++++ Data excerpts ++++

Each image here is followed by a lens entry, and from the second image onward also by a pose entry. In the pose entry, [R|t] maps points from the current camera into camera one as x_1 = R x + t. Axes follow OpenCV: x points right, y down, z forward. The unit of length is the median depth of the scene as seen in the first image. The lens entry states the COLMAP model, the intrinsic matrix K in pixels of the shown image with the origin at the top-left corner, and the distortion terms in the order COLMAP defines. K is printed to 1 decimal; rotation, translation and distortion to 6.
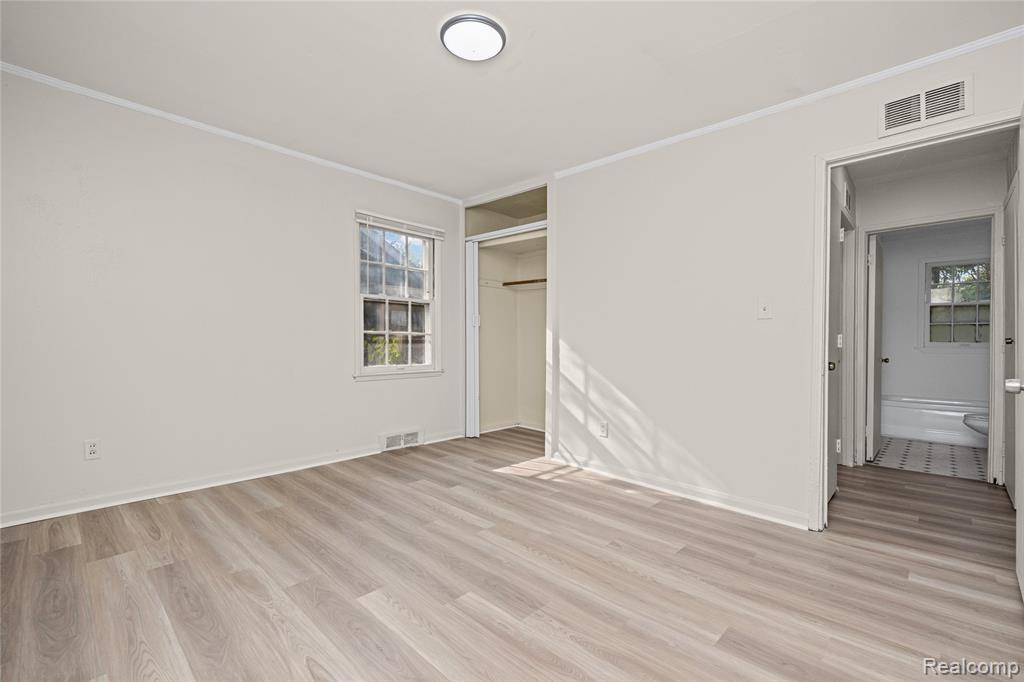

++++
++++ Data excerpts ++++

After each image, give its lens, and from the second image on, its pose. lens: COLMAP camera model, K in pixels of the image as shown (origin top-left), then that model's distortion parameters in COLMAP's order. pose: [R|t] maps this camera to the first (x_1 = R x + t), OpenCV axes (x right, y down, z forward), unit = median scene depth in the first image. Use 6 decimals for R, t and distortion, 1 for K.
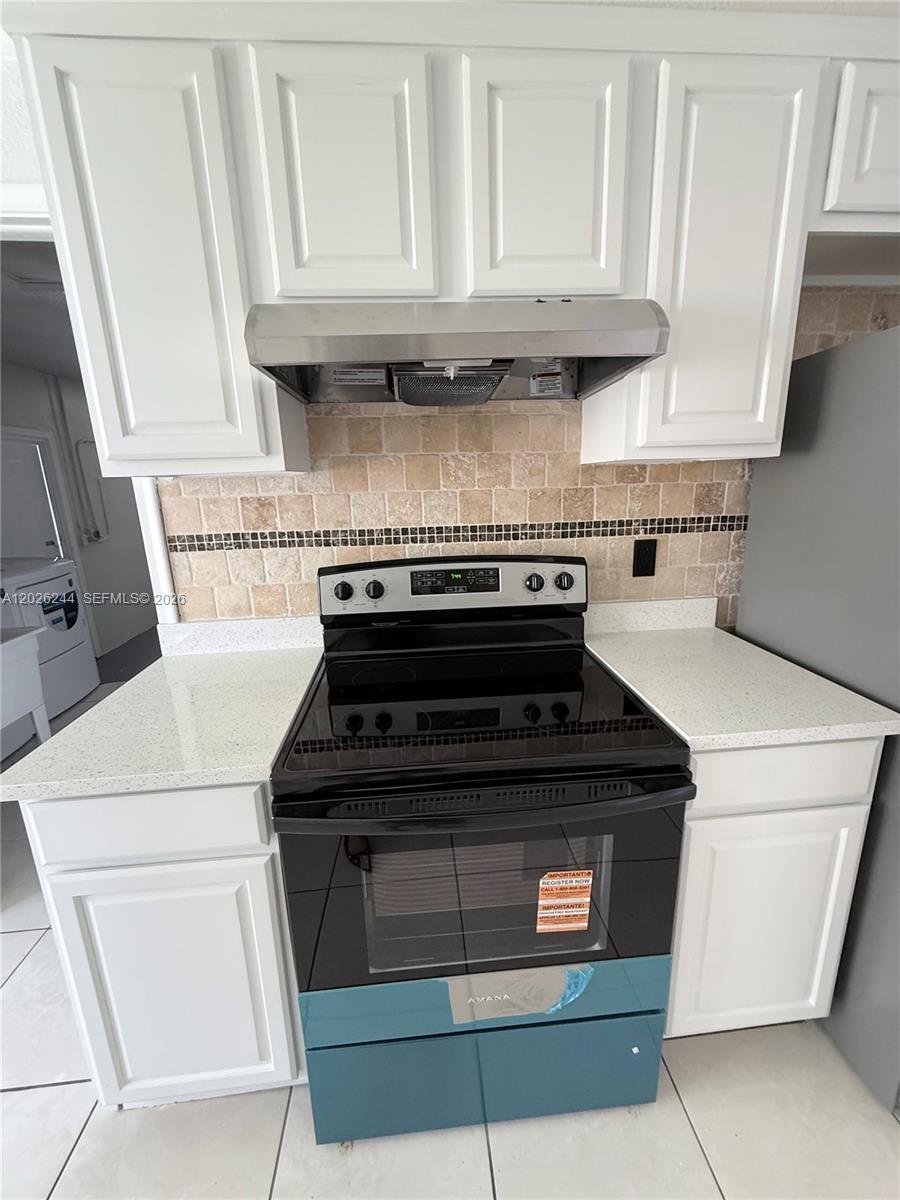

++++
++++ Data excerpts ++++

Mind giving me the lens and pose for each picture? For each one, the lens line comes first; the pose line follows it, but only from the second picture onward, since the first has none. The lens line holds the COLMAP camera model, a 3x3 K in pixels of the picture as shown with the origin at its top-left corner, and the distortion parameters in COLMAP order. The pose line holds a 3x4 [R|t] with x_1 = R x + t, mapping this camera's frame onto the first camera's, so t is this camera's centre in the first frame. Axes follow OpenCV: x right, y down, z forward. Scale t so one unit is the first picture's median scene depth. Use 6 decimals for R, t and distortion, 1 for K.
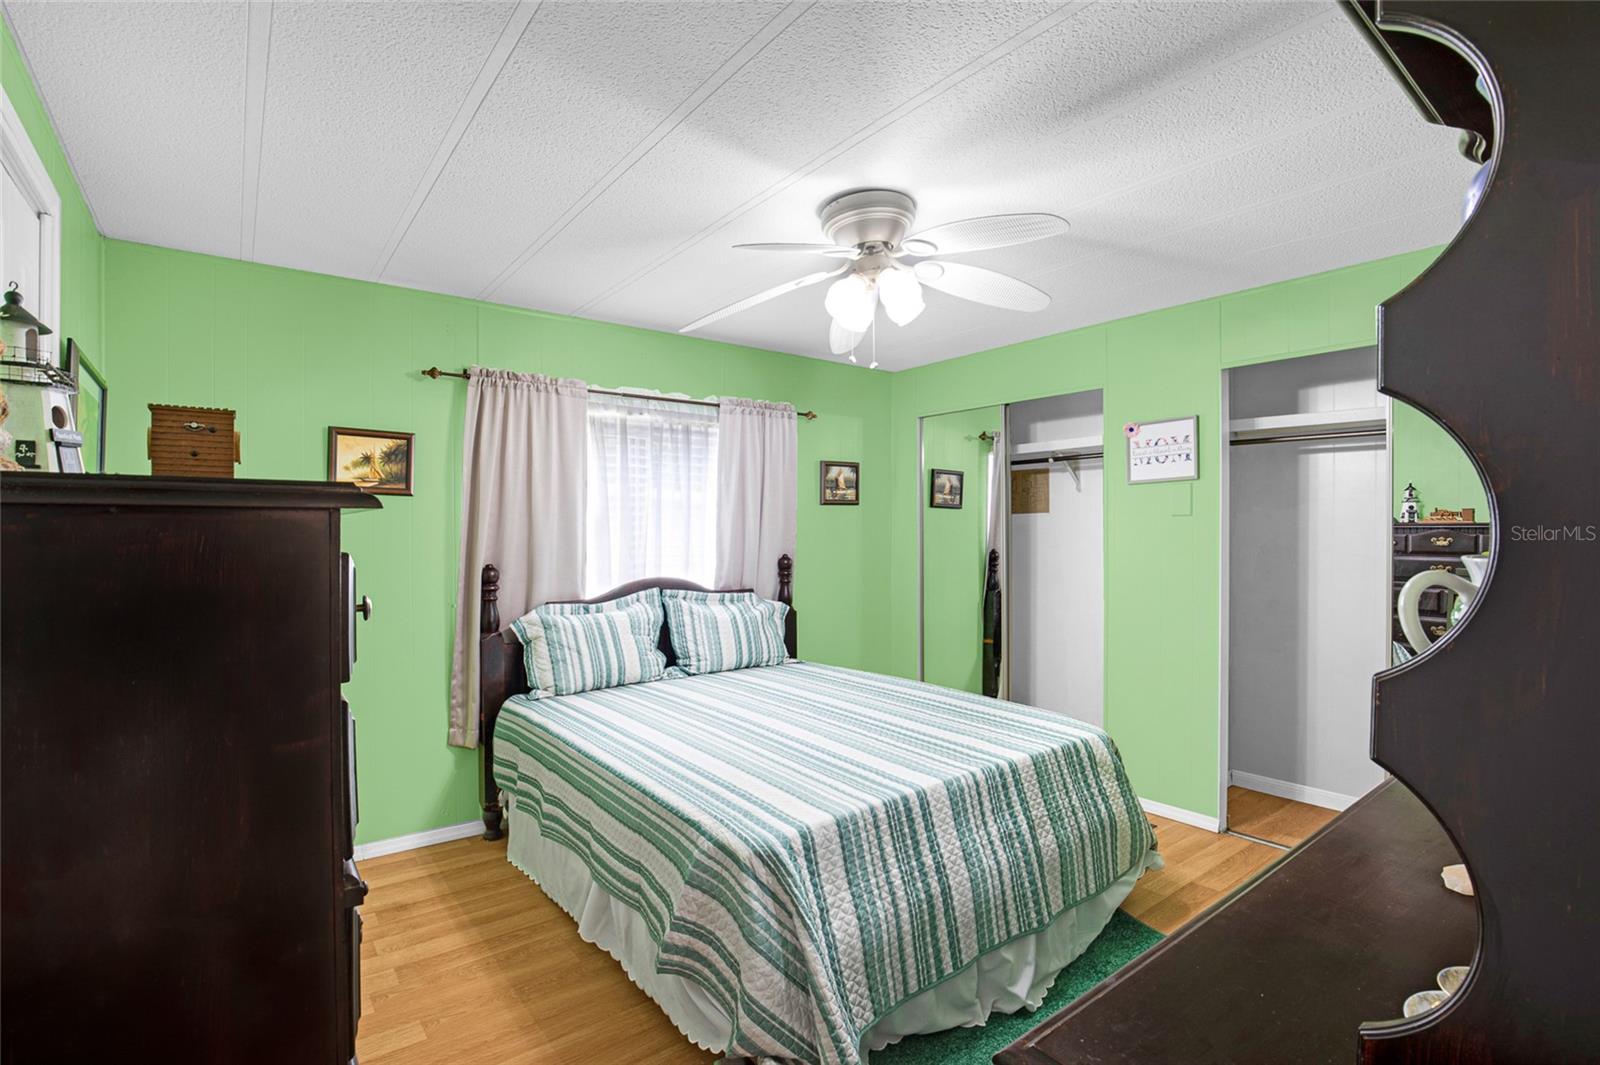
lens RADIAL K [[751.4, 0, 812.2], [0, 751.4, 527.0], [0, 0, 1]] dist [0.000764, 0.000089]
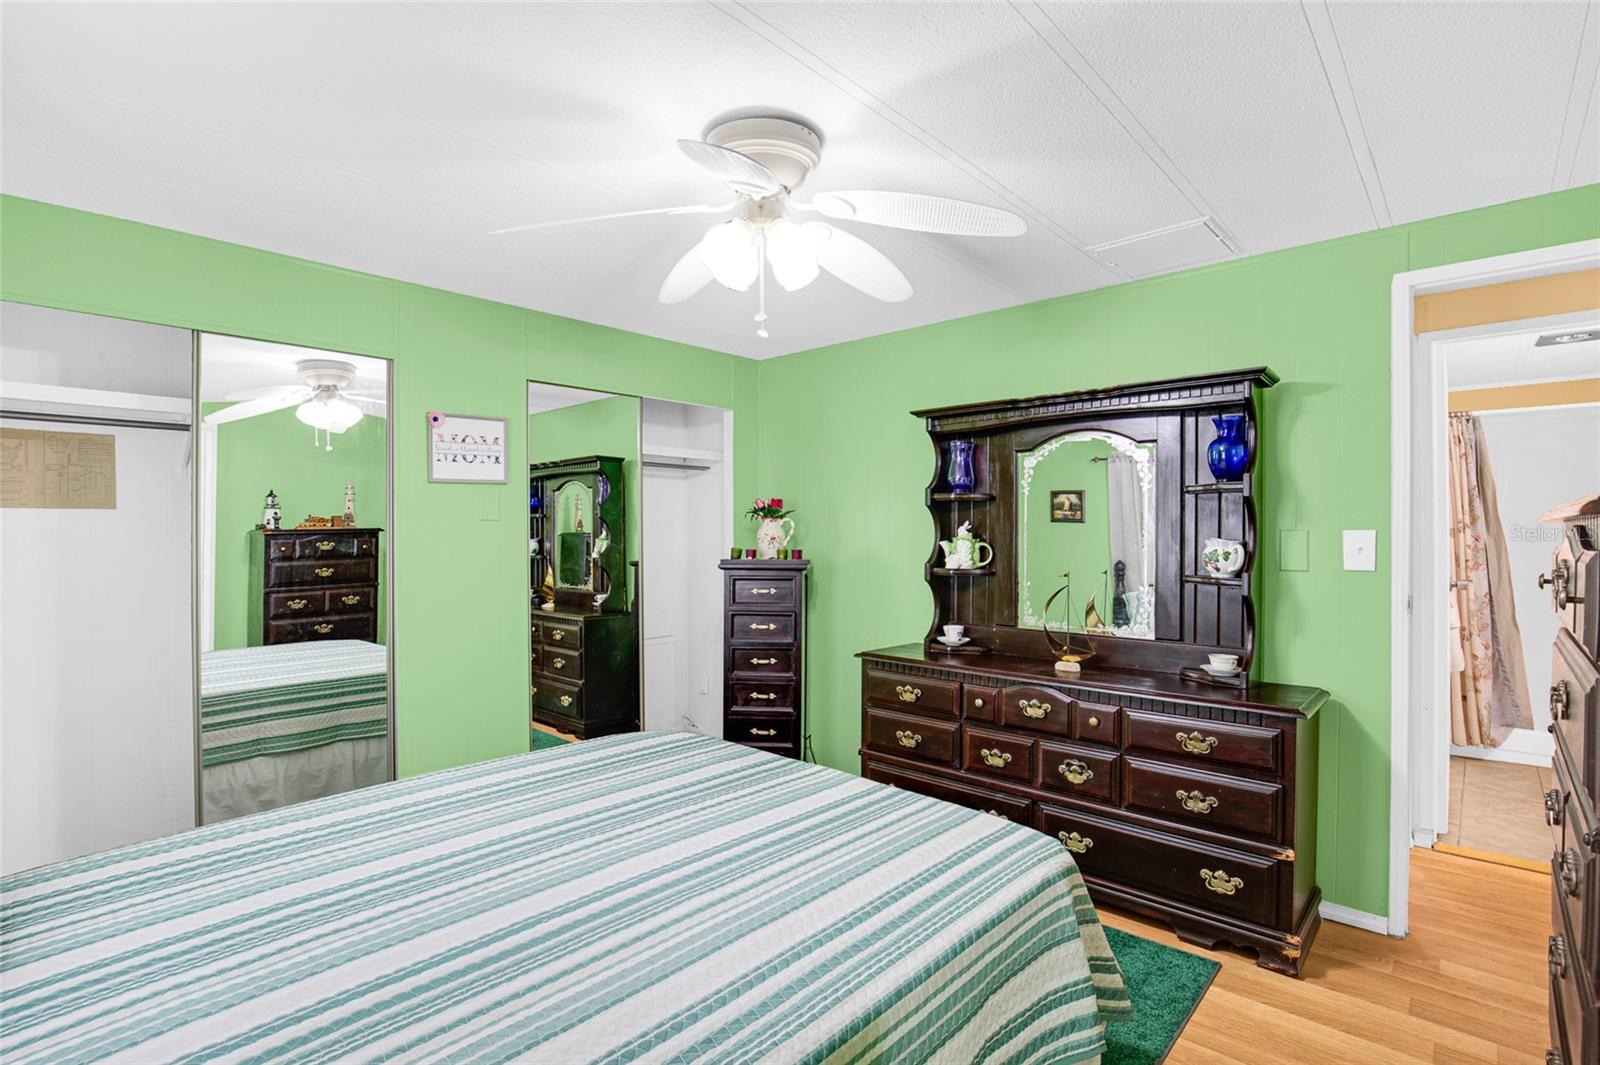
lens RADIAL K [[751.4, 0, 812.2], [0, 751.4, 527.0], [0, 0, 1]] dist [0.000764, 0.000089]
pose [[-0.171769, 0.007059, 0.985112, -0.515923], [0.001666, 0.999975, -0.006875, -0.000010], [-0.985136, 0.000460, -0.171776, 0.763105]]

++++

→ **Instructions for the task**
Return the material from the line with "Mind giving me" to the line with "0.000460, -0.171776, 0.763105]]", both lines included, reproducing each one unchanged but omitting the pictures.

→ **Solved exercise**
Mind giving me the lens and pose for each picture? For each one, the lens line comes first; the pose line follows it, but only from the second picture onward, since the first has none. The lens line holds the COLMAP camera model, a 3x3 K in pixels of the picture as shown with the origin at its top-left corner, and the distortion parameters in COLMAP order. The pose line holds a 3x4 [R|t] with x_1 = R x + t, mapping this camera's frame onto the first camera's, so t is this camera's centre in the first frame. Axes follow OpenCV: x right, y down, z forward. Scale t so one unit is the first picture's median scene depth. Use 6 decimals for R, t and distortion, 1 for K.
lens RADIAL K [[751.4, 0, 812.2], [0, 751.4, 527.0], [0, 0, 1]] dist [0.000764, 0.000089]
lens RADIAL K [[751.4, 0, 812.2], [0, 751.4, 527.0], [0, 0, 1]] dist [0.000764, 0.000089]
pose [[-0.171769, 0.007059, 0.985112, -0.515923], [0.001666, 0.999975, -0.006875, -0.000010], [-0.985136, 0.000460, -0.171776, 0.763105]]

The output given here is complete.